### What is asked
**1.** According to the article on child murders, how many children were murdered in the Western Cape in 2017 and 2018?
**2.** Reproduce the stretch of the article on child murders from "Jones was part" through "existing government services.", substituting "working group" for "research committee".
**3.** Name every university mentioned in the article on child murders.

### Passage shown
* * * *

Targeted interventions can limit the number of children being killed, as well as their fall into gangsterism.
So says Dr Chris Jones from the unit for moral leadership in the faculty of theology at Stellenbosch University.
Reviewing crime statistics, Jones said more children are being killed in the Western Cape than in any other province in SA. In 2017 and 2018 alone, 279 children were murdered in the province, according to police statistics.
“One of the reason why the Western Cape has such a high number of child killings is because existing research and proven interventions are not being used as they should to develop and implement policies and strategies for violence prevention and response that will help bring an end to child murders,” said Jones.
Jones was part of a research committee comprising academics from Stellenbosch University, and University of Cape Town and the University of the Western Cape, that looked at primary drivers of child murders in the province and gaps in existing government services.

* * * *

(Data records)
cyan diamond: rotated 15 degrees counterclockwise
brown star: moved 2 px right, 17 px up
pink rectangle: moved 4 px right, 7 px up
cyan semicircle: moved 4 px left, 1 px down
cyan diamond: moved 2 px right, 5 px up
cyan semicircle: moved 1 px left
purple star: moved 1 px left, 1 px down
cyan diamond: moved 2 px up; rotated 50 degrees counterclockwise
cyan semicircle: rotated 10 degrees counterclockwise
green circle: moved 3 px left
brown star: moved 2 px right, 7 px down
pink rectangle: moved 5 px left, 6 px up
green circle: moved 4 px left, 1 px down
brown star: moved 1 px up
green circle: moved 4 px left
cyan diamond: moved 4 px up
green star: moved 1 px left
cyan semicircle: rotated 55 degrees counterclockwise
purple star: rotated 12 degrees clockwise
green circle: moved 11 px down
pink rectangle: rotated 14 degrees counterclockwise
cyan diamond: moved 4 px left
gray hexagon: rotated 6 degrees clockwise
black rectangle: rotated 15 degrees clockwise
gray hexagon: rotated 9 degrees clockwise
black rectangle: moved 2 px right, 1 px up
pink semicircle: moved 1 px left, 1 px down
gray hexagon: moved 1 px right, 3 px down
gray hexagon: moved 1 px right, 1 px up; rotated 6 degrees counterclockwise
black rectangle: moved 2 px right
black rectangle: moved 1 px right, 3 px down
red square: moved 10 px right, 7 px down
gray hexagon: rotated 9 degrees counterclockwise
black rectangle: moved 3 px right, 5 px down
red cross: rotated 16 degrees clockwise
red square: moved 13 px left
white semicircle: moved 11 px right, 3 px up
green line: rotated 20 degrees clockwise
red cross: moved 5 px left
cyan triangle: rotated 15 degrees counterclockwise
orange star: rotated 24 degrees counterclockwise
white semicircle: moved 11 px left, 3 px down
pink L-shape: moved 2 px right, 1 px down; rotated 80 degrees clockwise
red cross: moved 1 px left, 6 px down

* * * *

### Results for each task
**1.** 279 children were murdered in the province in those two years.

**2.**
Jones was part of a working group comprising academics from Stellenbosch University, and University of Cape Town and the University of the Western Cape, that looked at primary drivers of child murders in the province and gaps in existing government services.

**3.** Stellenbosch University, University of Cape Town, University of the Western Cape